Your objective: With the pictures left out, please return exactly the line holding "left wrist: (567, 415)" and each following line until the entries end.

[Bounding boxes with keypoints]
--------------------------------

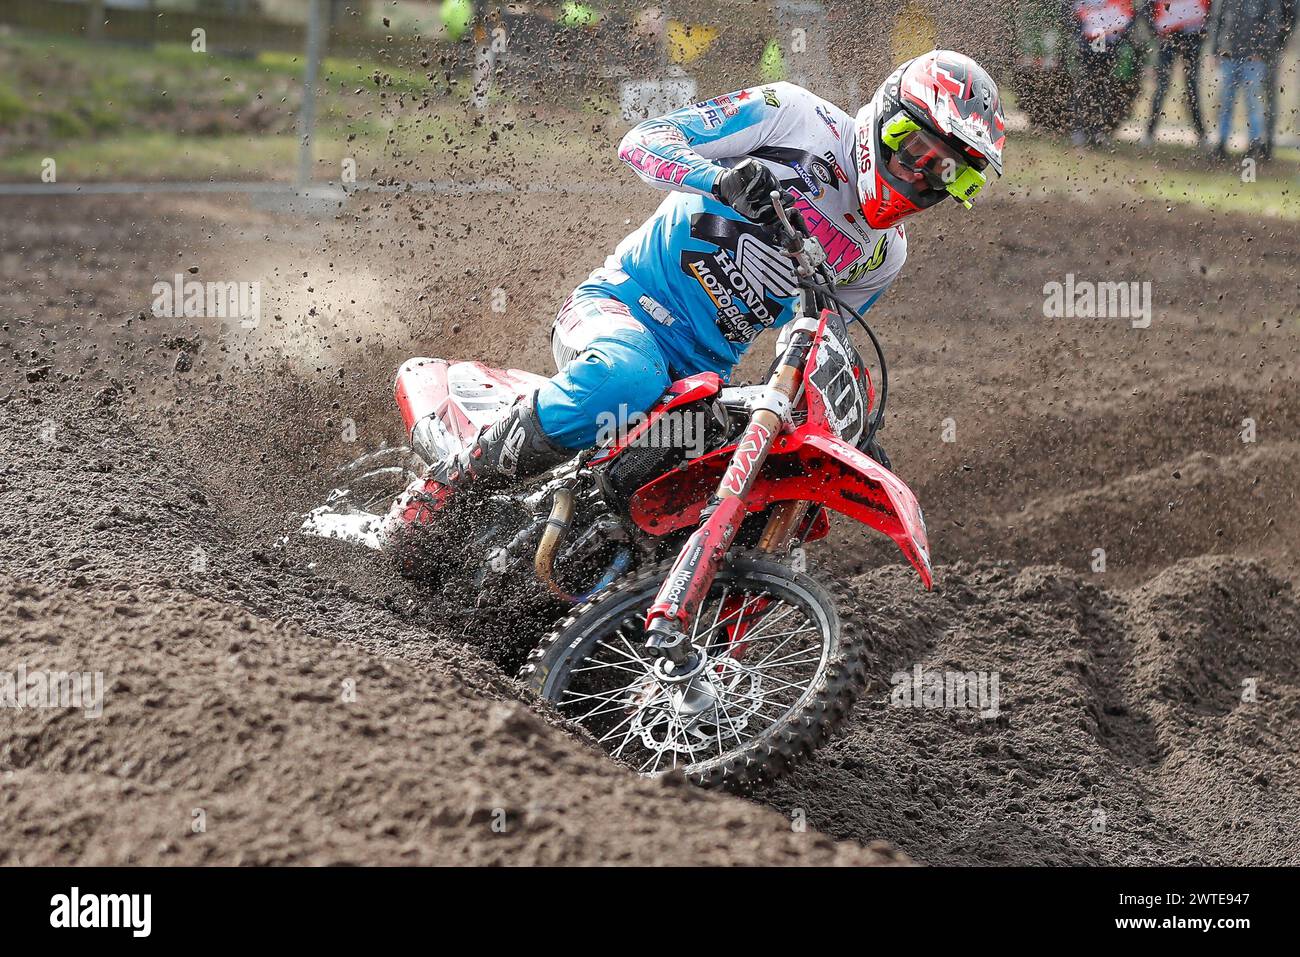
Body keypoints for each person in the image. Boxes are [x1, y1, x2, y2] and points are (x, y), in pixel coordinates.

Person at [391, 50, 1006, 525]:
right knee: (625, 378)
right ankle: (441, 491)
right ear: (882, 119)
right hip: (624, 309)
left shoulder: (883, 253)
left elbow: (818, 344)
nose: (923, 179)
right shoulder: (794, 116)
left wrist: (857, 434)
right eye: (915, 150)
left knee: (741, 481)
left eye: (951, 175)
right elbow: (643, 141)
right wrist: (720, 180)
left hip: (706, 377)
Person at [1211, 0, 1290, 158]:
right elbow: (1218, 21)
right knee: (1226, 102)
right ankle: (1221, 145)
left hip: (1253, 60)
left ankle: (1255, 145)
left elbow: (1273, 24)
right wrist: (1215, 50)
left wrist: (1261, 51)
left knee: (1254, 104)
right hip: (1229, 56)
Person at [1142, 0, 1211, 147]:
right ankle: (1149, 131)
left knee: (1192, 86)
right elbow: (1146, 7)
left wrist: (1205, 29)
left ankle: (1201, 133)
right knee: (1162, 85)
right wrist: (1155, 30)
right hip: (1168, 36)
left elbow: (1210, 8)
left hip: (1192, 35)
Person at [1070, 0, 1137, 145]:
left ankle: (1098, 130)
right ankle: (1079, 128)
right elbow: (1072, 13)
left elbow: (1129, 15)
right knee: (1086, 86)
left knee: (1103, 87)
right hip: (1088, 42)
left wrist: (1119, 32)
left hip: (1110, 41)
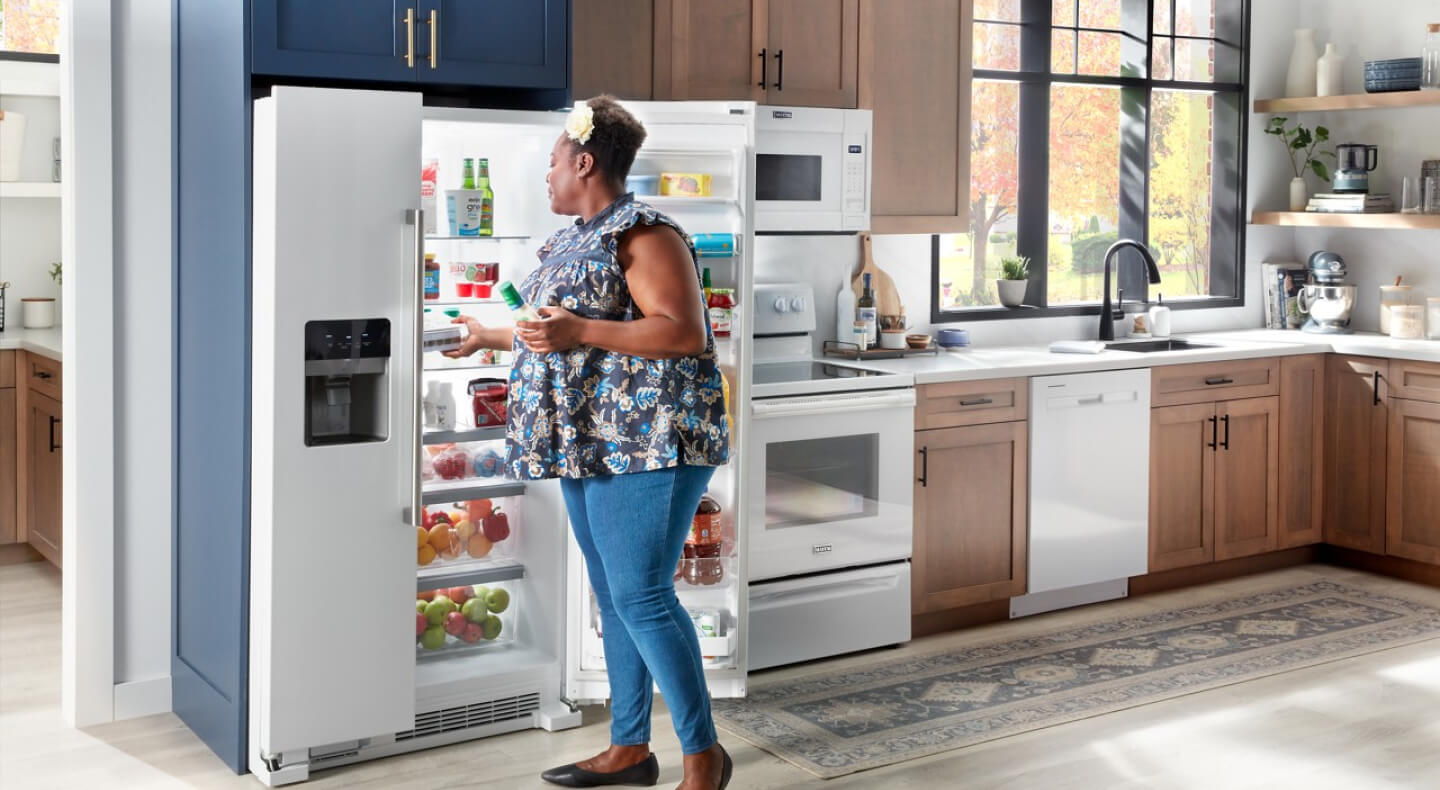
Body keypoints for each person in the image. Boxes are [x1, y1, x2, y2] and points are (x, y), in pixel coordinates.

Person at [445, 96, 733, 790]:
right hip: (587, 442)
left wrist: (577, 331)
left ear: (584, 161)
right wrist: (490, 335)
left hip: (649, 441)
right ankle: (630, 747)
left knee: (640, 596)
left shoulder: (646, 233)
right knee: (615, 596)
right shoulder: (569, 240)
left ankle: (703, 756)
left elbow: (682, 333)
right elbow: (553, 323)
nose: (546, 176)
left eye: (552, 163)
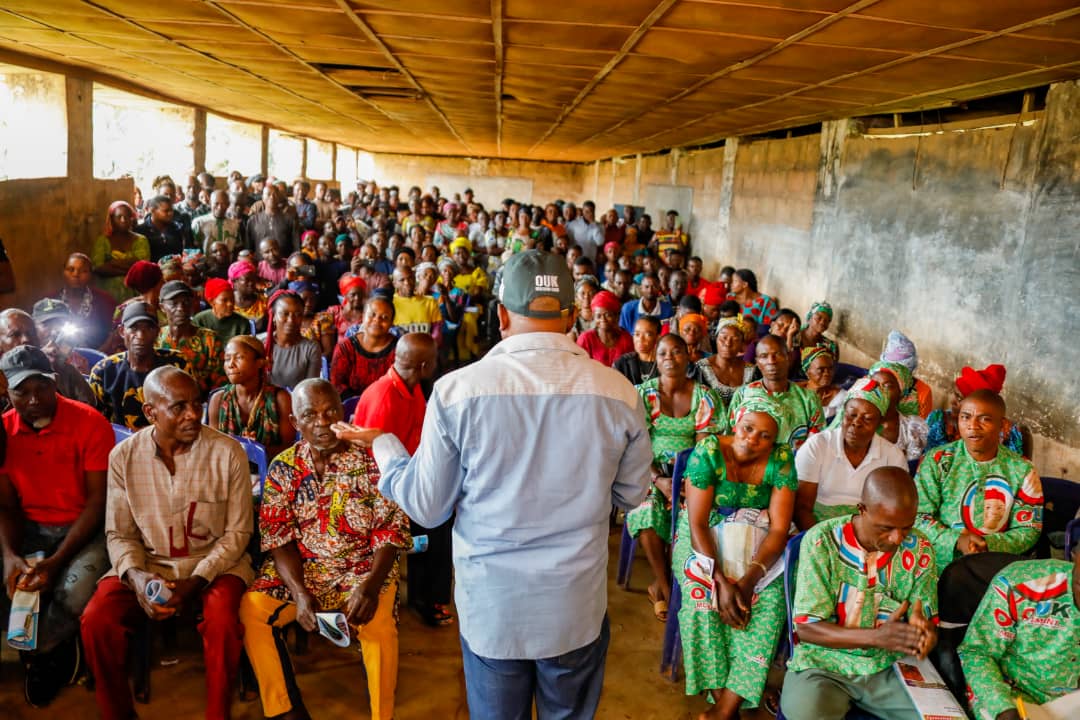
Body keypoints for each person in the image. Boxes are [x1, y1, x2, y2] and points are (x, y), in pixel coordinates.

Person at [350, 250, 652, 718]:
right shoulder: (619, 393)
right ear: (573, 316)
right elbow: (632, 495)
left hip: (495, 608)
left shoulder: (456, 392)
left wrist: (387, 448)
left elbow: (427, 508)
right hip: (573, 607)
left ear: (502, 313)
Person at [81, 366, 252, 720]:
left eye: (197, 404)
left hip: (214, 564)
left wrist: (195, 581)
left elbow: (237, 534)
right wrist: (137, 578)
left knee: (221, 620)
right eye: (178, 407)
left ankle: (217, 714)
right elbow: (120, 533)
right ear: (150, 412)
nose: (192, 414)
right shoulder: (124, 458)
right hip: (149, 563)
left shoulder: (227, 452)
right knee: (97, 620)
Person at [240, 379, 409, 720]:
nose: (322, 422)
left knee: (377, 626)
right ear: (295, 423)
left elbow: (391, 530)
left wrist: (372, 586)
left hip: (363, 570)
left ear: (341, 412)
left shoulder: (372, 462)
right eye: (310, 414)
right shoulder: (284, 468)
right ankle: (285, 709)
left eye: (330, 411)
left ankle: (382, 715)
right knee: (253, 609)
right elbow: (278, 535)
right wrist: (300, 593)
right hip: (305, 572)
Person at [0, 345, 113, 707]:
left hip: (85, 529)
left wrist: (58, 560)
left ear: (55, 381)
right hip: (33, 527)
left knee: (71, 594)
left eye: (42, 387)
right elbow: (6, 505)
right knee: (13, 584)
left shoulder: (88, 422)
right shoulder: (4, 432)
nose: (34, 399)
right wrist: (10, 556)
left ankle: (44, 652)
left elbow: (98, 503)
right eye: (22, 391)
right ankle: (46, 646)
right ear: (7, 391)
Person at [780, 468, 939, 720]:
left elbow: (926, 616)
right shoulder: (822, 542)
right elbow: (808, 629)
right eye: (886, 528)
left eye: (906, 527)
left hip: (890, 665)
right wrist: (875, 637)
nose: (898, 538)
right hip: (824, 664)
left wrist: (925, 632)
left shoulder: (920, 547)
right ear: (862, 509)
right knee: (805, 714)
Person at [675, 392, 795, 719]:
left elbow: (778, 530)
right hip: (704, 536)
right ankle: (724, 702)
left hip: (756, 534)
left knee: (767, 605)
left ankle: (724, 709)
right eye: (747, 428)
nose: (752, 438)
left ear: (775, 441)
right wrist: (718, 578)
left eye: (764, 435)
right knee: (702, 598)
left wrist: (748, 579)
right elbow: (697, 522)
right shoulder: (709, 452)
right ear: (736, 422)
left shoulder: (782, 460)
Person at [345, 334, 451, 626]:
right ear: (425, 364)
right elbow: (379, 465)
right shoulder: (386, 398)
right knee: (435, 522)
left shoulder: (411, 387)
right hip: (381, 491)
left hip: (408, 476)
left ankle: (426, 592)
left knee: (445, 506)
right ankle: (427, 599)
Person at [626, 334, 725, 623]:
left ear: (689, 356)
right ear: (655, 361)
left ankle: (665, 585)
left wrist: (686, 481)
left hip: (691, 474)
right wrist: (659, 480)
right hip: (648, 471)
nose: (670, 358)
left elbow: (706, 448)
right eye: (663, 353)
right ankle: (667, 588)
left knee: (697, 513)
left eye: (677, 352)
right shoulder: (642, 395)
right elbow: (635, 446)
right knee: (646, 510)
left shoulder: (705, 396)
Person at [914, 389, 1043, 570]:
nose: (973, 426)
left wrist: (987, 544)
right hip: (938, 564)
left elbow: (1029, 529)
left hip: (995, 567)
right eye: (965, 417)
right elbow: (917, 516)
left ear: (1003, 426)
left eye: (985, 419)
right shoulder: (938, 460)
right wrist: (957, 541)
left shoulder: (1022, 470)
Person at [958, 554, 1080, 720]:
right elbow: (977, 652)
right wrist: (1002, 708)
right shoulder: (1019, 584)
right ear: (1075, 556)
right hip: (1015, 696)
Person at [795, 377, 906, 528]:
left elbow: (891, 512)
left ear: (879, 423)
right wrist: (820, 540)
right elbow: (801, 508)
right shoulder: (818, 446)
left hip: (866, 531)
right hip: (815, 527)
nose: (856, 423)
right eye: (851, 415)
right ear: (842, 413)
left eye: (867, 419)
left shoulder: (893, 458)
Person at [88, 302, 193, 430]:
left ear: (158, 332)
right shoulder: (104, 372)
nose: (141, 336)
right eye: (133, 328)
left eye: (148, 328)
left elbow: (189, 411)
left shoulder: (177, 364)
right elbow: (96, 422)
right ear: (122, 331)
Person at [208, 335, 295, 465]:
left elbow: (288, 450)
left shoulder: (280, 399)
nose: (231, 364)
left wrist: (256, 450)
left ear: (259, 363)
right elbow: (212, 447)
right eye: (227, 359)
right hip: (228, 470)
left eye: (239, 358)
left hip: (269, 473)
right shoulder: (218, 399)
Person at [729, 334, 825, 451]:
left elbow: (816, 445)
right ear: (758, 363)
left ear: (788, 357)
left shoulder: (808, 399)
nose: (771, 361)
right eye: (764, 356)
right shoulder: (743, 394)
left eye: (777, 354)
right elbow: (730, 436)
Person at [926, 364, 1026, 457]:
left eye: (959, 398)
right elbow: (926, 460)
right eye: (954, 394)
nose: (952, 402)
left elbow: (1014, 470)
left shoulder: (1007, 432)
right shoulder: (938, 420)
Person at [155, 280, 226, 395]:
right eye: (174, 303)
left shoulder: (210, 340)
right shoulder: (156, 338)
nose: (181, 308)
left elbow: (219, 382)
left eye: (186, 302)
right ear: (162, 307)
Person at [330, 296, 398, 399]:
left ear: (391, 323)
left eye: (384, 317)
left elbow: (401, 385)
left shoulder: (399, 350)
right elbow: (337, 385)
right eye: (372, 314)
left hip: (388, 405)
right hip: (351, 408)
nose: (377, 320)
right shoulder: (345, 348)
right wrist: (362, 404)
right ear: (363, 317)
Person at [27, 300, 95, 404]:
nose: (54, 331)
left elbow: (88, 404)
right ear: (33, 328)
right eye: (46, 325)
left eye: (60, 323)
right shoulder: (24, 360)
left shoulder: (79, 361)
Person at [868, 360, 929, 462]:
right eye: (875, 385)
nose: (880, 391)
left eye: (887, 386)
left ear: (900, 392)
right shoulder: (857, 417)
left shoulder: (912, 429)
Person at [91, 201, 151, 302]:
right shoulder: (103, 241)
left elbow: (142, 266)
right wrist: (130, 269)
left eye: (127, 217)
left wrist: (112, 263)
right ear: (111, 219)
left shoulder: (141, 240)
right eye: (118, 217)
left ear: (132, 218)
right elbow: (98, 267)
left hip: (135, 293)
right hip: (108, 293)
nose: (123, 220)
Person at [56, 252, 116, 349]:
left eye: (83, 271)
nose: (76, 274)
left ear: (91, 275)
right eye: (71, 270)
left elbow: (114, 333)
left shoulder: (106, 301)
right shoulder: (50, 300)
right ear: (63, 272)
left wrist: (98, 357)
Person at [263, 290, 321, 389]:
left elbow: (310, 389)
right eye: (285, 314)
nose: (291, 320)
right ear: (273, 316)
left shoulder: (311, 348)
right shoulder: (262, 345)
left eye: (298, 314)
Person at [696, 315, 756, 404]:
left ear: (741, 344)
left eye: (735, 339)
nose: (728, 343)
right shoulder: (701, 369)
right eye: (723, 338)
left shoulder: (752, 371)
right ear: (716, 339)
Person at [881, 331, 933, 419]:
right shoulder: (876, 383)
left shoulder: (923, 393)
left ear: (909, 372)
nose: (894, 377)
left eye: (898, 373)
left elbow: (923, 427)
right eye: (889, 371)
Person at [577, 289, 634, 367]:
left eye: (608, 315)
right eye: (598, 316)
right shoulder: (586, 339)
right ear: (593, 316)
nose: (603, 319)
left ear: (616, 315)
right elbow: (580, 367)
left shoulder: (626, 339)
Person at [391, 267, 443, 341]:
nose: (407, 282)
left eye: (410, 278)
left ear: (415, 280)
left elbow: (437, 330)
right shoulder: (390, 303)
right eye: (402, 280)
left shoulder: (430, 301)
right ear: (394, 284)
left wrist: (431, 345)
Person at [193, 277, 251, 343]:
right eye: (225, 300)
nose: (230, 304)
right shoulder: (199, 320)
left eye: (232, 299)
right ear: (211, 302)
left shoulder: (242, 323)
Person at [136, 194, 192, 261]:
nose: (170, 213)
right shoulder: (141, 231)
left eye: (171, 210)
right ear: (152, 211)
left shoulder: (176, 228)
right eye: (166, 211)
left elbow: (180, 253)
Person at [800, 346, 846, 423]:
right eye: (821, 370)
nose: (827, 373)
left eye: (830, 369)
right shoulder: (795, 392)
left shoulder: (840, 397)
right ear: (807, 371)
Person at [612, 315, 661, 385]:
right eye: (637, 334)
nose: (640, 339)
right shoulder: (622, 363)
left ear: (657, 338)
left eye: (647, 335)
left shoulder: (664, 364)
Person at [193, 190, 242, 255]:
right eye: (216, 203)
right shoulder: (199, 223)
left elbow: (237, 247)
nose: (220, 207)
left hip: (229, 263)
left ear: (228, 204)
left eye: (223, 203)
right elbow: (195, 248)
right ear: (210, 203)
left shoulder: (234, 225)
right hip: (206, 263)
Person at [230, 260, 268, 332]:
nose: (251, 283)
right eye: (246, 279)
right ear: (234, 282)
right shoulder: (228, 303)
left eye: (253, 279)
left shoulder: (263, 302)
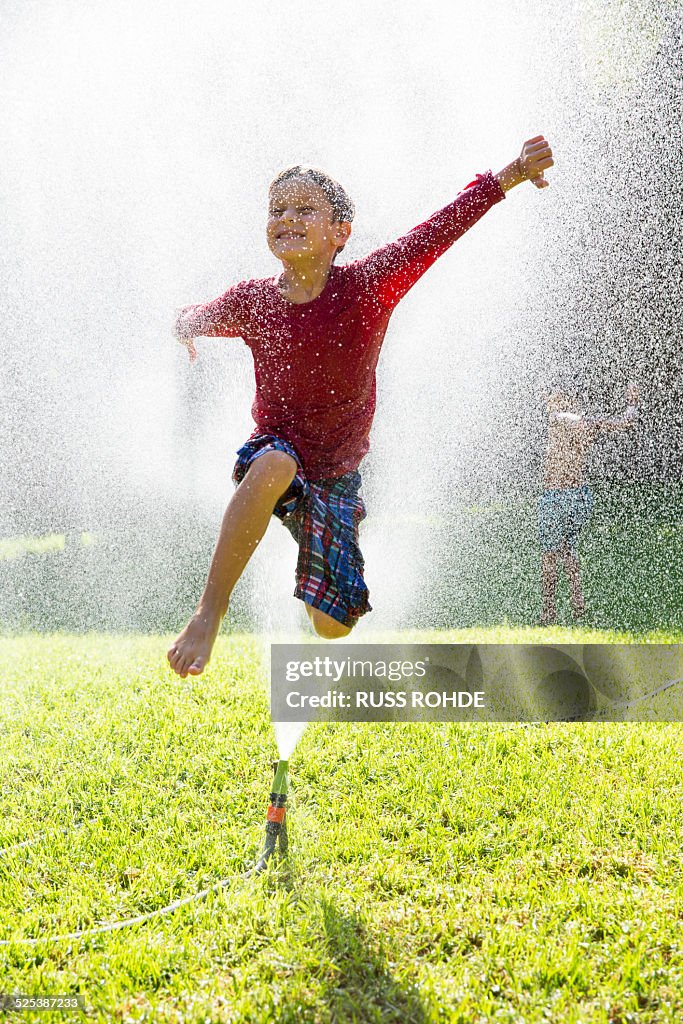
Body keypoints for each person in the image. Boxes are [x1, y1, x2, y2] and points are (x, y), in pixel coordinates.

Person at [167, 136, 555, 678]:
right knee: (276, 463)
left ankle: (308, 531)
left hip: (336, 478)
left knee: (333, 625)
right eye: (277, 209)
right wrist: (183, 327)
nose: (287, 217)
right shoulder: (253, 301)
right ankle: (210, 613)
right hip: (274, 452)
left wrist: (509, 174)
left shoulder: (368, 286)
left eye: (305, 208)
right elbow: (198, 316)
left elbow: (436, 231)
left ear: (340, 232)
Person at [538, 383, 640, 626]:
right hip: (580, 496)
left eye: (554, 397)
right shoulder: (587, 423)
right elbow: (625, 423)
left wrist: (567, 415)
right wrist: (632, 404)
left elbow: (564, 417)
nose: (549, 403)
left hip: (558, 498)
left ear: (566, 400)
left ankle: (548, 612)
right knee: (567, 549)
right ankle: (578, 604)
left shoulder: (560, 419)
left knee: (549, 556)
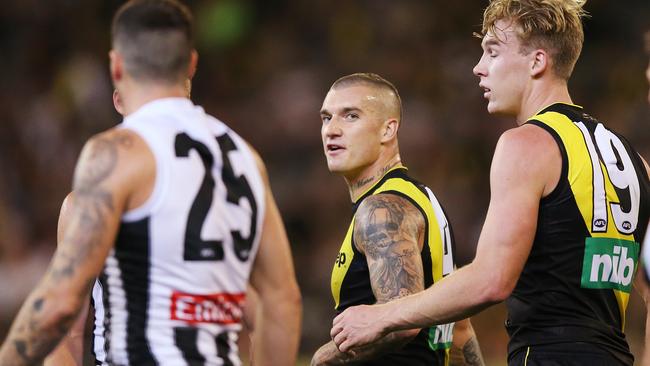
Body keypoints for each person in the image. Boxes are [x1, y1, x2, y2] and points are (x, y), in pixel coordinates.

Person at [330, 1, 650, 365]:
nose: (478, 68)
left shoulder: (527, 144)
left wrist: (382, 315)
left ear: (537, 62)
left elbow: (492, 279)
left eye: (492, 52)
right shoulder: (634, 161)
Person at [0, 0, 301, 365]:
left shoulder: (116, 154)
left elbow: (61, 306)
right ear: (190, 63)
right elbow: (282, 301)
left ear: (116, 66)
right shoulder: (246, 158)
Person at [311, 73, 484, 365]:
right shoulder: (422, 200)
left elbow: (402, 321)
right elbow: (458, 330)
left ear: (388, 130)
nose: (332, 130)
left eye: (350, 116)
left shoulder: (382, 210)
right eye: (326, 118)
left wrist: (322, 358)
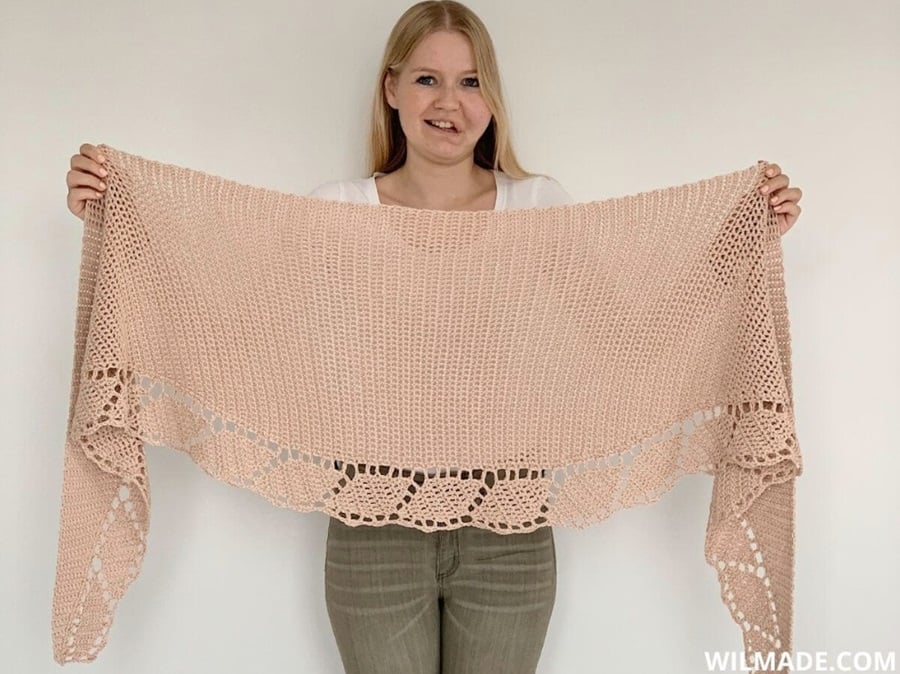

--------------------------------

Exercise output:
left wrist: (567, 415)
right wrist: (632, 404)
left elbow: (564, 417)
nose: (549, 403)
left hip: (558, 498)
left ear: (566, 400)
left ankle: (548, 612)
right knee: (567, 549)
right ankle: (578, 604)
left shoulder: (560, 419)
left knee: (549, 556)
Body keypoints for each person in the image. Boxes are [x1, y1, x2, y2] and points are (x, y), in pixel coordinates.

Person at [330, 1, 650, 365]:
nose: (478, 68)
left shoulder: (527, 144)
left wrist: (382, 315)
left ear: (537, 62)
left elbow: (492, 279)
left eye: (492, 52)
right shoulder: (634, 161)
Person at [0, 0, 301, 365]:
left shoulder: (116, 154)
left elbow: (61, 306)
right ear: (190, 63)
right elbow: (282, 301)
left ear: (116, 66)
right shoulder: (246, 158)
Person at [311, 73, 484, 365]:
right shoulder: (422, 200)
left elbow: (402, 321)
right elbow: (458, 330)
left ear: (388, 130)
nose: (332, 130)
left eye: (350, 116)
left shoulder: (382, 210)
right eye: (326, 118)
left wrist: (322, 358)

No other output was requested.